James White vs. William Shishko

Robert Strimple vs. Fred Malone

Thomas Schreiner vs. David VanDrunen​

Reactions: Like 1


----------



## Philip A (Jan 19, 2009)

Missing from the "pro" list is Danny Hyde's Jesus Loves the Little Children. It's short, well researched, orthodox, and accessible.


----------



## A.J. (Jan 19, 2009)

Philip A said:


> Missing from the \"pro\" list is Danny Hyde's Jesus Loves the Little Children. It's short, well researched, orthodox, and accessible.



I am reading it now. Rev. Hyde's exegesis of Eph. 6:1 and Col. 3:20 is excellent. I personally recommend the book. Errol Hulse's booklet, The Testimony of Baptism, is also a good one.

Amazon.com: Testimony of Baptism: Ed Hulse: Books


----------



## Dearly Bought (Jan 20, 2009)

Definitely can't leave out _The Biblical Doctrine of Infant Baptism_ by Pierre Marcel.

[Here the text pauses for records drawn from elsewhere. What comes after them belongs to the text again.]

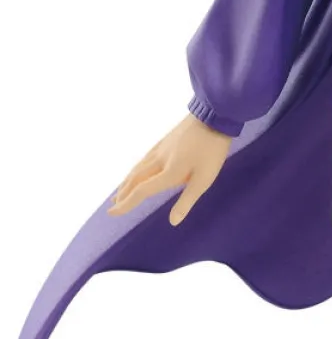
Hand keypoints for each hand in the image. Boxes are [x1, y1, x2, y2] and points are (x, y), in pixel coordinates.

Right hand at [107, 113, 232, 226]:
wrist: (212, 116)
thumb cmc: (211, 151)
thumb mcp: (203, 180)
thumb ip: (186, 201)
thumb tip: (173, 222)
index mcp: (168, 173)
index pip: (141, 191)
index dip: (126, 204)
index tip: (113, 213)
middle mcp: (158, 161)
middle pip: (134, 180)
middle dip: (123, 194)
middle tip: (112, 206)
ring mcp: (159, 149)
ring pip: (136, 168)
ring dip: (126, 182)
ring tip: (119, 192)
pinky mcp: (163, 141)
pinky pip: (142, 159)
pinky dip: (134, 169)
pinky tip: (136, 170)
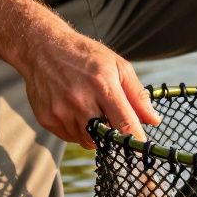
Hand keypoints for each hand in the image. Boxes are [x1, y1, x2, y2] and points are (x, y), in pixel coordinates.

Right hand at [14, 23, 158, 148]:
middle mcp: (80, 101)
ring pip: (88, 141)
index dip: (136, 140)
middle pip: (107, 138)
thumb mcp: (117, 66)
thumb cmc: (84, 55)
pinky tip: (75, 110)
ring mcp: (62, 112)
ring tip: (90, 109)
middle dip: (115, 135)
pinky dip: (78, 131)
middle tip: (113, 120)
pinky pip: (71, 138)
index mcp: (102, 85)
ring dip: (96, 133)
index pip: (125, 124)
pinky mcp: (48, 120)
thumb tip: (154, 121)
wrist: (42, 47)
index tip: (143, 148)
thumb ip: (137, 95)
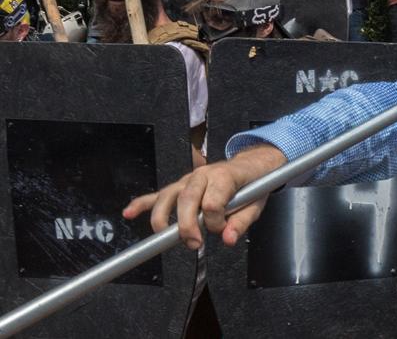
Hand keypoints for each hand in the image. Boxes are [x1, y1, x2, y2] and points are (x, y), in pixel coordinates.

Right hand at [122, 145, 284, 249]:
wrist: (251, 164)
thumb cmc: (253, 183)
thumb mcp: (257, 204)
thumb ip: (242, 222)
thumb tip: (227, 239)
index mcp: (225, 176)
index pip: (213, 202)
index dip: (216, 222)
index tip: (222, 230)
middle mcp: (203, 175)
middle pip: (187, 199)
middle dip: (187, 225)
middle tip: (194, 243)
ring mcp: (189, 179)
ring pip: (169, 196)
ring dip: (163, 217)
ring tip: (165, 234)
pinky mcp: (180, 185)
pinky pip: (158, 194)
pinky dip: (142, 203)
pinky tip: (129, 212)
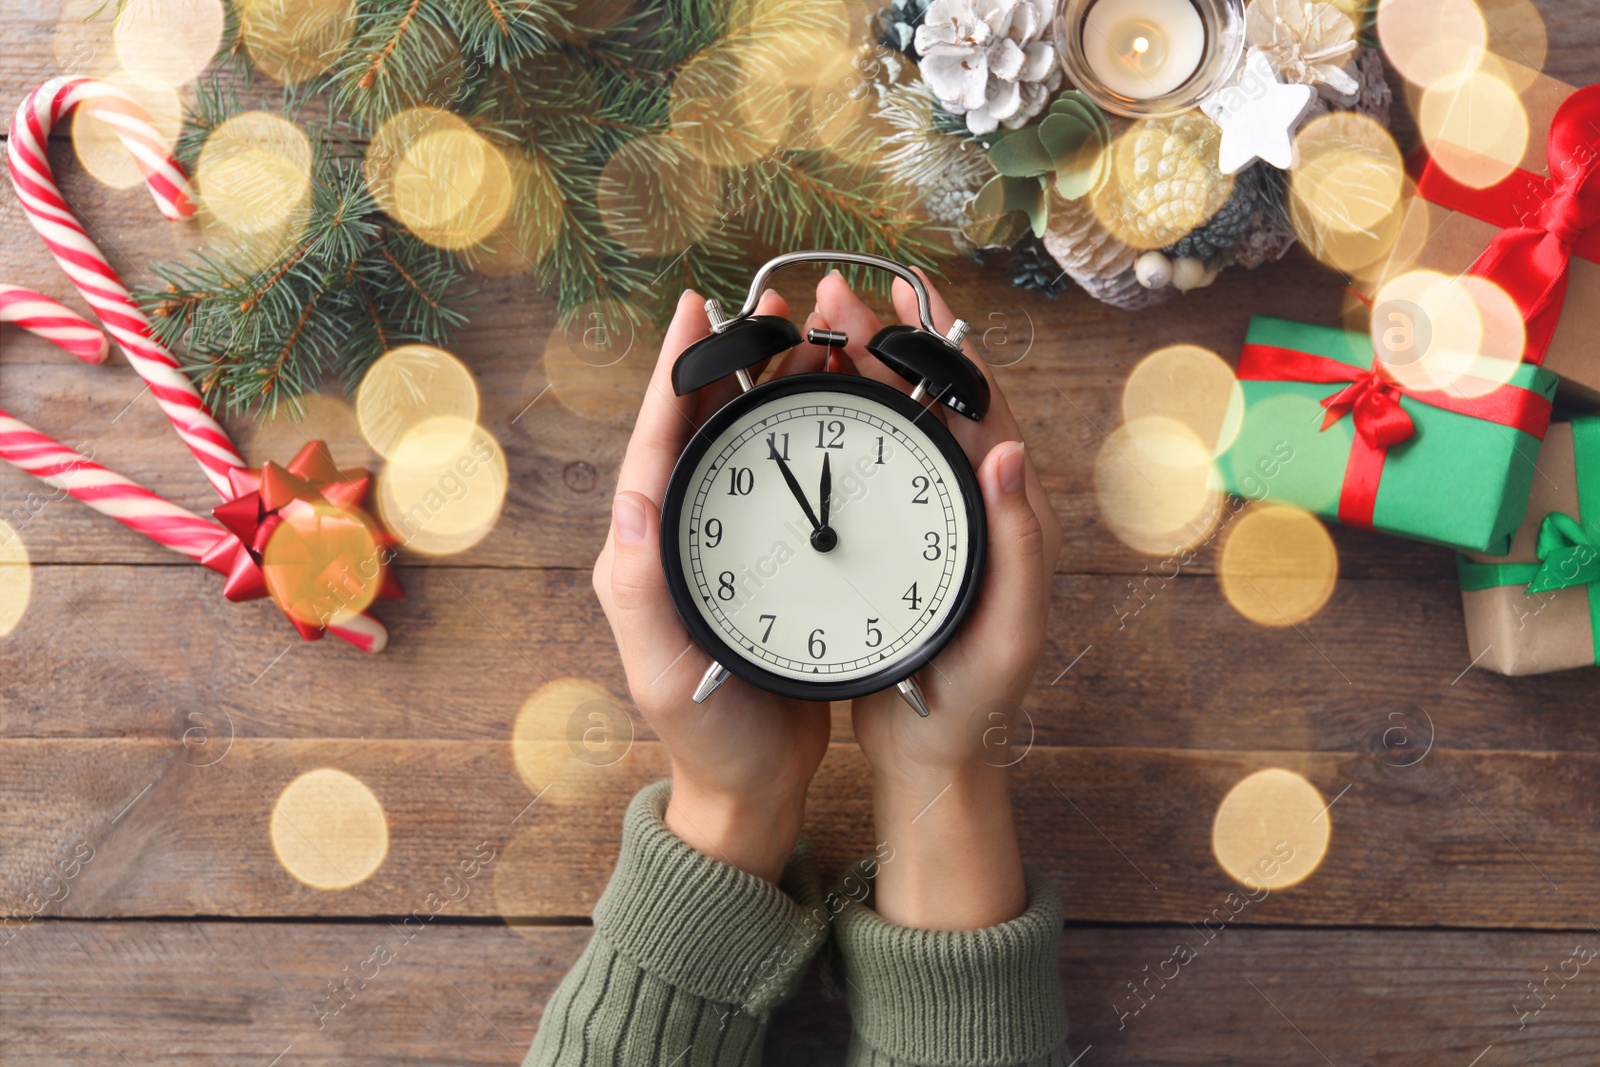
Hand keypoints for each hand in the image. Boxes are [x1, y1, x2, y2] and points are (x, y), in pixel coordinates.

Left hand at [593, 288, 834, 882]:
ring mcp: (728, 546)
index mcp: (649, 552)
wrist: (753, 788)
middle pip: (705, 428)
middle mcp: (684, 536)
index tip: (696, 310)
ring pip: (749, 446)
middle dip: (733, 358)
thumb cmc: (709, 736)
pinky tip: (839, 406)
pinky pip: (786, 483)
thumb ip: (641, 590)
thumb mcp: (668, 672)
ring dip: (776, 385)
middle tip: (772, 301)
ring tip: (812, 332)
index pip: (657, 446)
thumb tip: (630, 496)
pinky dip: (808, 434)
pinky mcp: (770, 561)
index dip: (676, 374)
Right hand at [815, 271, 1062, 927]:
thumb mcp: (1008, 632)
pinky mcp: (879, 539)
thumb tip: (1013, 451)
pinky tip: (788, 402)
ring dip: (846, 371)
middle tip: (828, 297)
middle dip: (880, 339)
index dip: (937, 346)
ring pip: (883, 424)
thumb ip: (1019, 546)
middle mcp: (962, 499)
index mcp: (1002, 509)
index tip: (896, 299)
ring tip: (801, 328)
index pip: (975, 404)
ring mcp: (917, 516)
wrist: (934, 755)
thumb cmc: (978, 700)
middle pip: (922, 398)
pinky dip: (824, 423)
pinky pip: (852, 466)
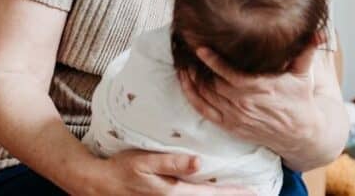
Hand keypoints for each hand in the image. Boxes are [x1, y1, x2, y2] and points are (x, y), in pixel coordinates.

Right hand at [80, 149, 255, 195]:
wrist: (98, 186)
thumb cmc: (121, 170)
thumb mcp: (144, 161)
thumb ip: (171, 162)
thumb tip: (198, 162)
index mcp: (174, 194)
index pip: (211, 194)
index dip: (234, 193)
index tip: (254, 192)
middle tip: (256, 195)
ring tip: (238, 195)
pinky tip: (211, 194)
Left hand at [177, 41, 323, 155]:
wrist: (300, 134)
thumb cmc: (299, 100)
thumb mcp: (304, 74)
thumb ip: (307, 50)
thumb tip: (317, 31)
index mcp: (260, 88)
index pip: (230, 75)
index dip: (213, 62)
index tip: (201, 48)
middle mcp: (244, 104)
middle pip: (212, 84)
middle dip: (197, 68)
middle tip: (185, 49)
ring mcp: (235, 116)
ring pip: (205, 97)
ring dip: (191, 81)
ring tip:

Also try _By Oath Consigned_ and _Kingdom Prologue_ by Meredith Kline. _By Oath Consigned_ is out of print, in part because some of Kline's views changed later and he apparently wanted people to read the relevant sections of _Kingdom Prologue_ instead.

Online text of _By Oath Consigned_

PDF of _Kingdom Prologue_​


----------



## A.J. (Jan 21, 2009)

Joshua said:


> I think the Bible's a good start for the Reformed Paedobaptist position.
> 
> Te he he he ...



Josh, I agree. But the Baptist would say the same thing. As I study this doctrine, I have come to see that the disagreement between the Presbyterian and the Reformed Baptist is essentially on _how_ exactly they read their Bibles from a covenantal perspective. To many people, this is obvious. But to those who are not very familiar with the language used in this debate (like me in the past) do not see this immediately until after they have spent considerable time studying the pros and cons of infant baptism. How one reads his Bible _will_ utimately determine whether you will baptize your children. The following statements bear this out. 

In his The Rejection of the Baptism of Disciples Alone, Dr. Matt McMahon comments, 



> Baptists tend to take their concordance and run around the New Testament attempting to find “infant Baptism” somewhere. When they do not, they look back at the Old Testament, while standing on the New Testament, railing against Paedo-Baptists for Judaizing the New Testament. This is a backwards hermeneutic.



In Baptism and Covenant Theology, Reformed Baptist Walter Chantry, says something quite different. 



> No Baptist begins to seek an answer to the question "Who should be baptized?" by studying the Bible's doctrine of the covenants. Rather, he begins with New Testament texts which deal directly with the term "baptize." In a later study of Covenant Theology, he finds confirmation and undergirding of his conclusions.



Reading these statements shows that the difference is utterly irreconcilable. And I tend to agree with Dr. McMahon on this than with Pastor Chantry. That is why I find myself more comfortable with infant baptism now.


----------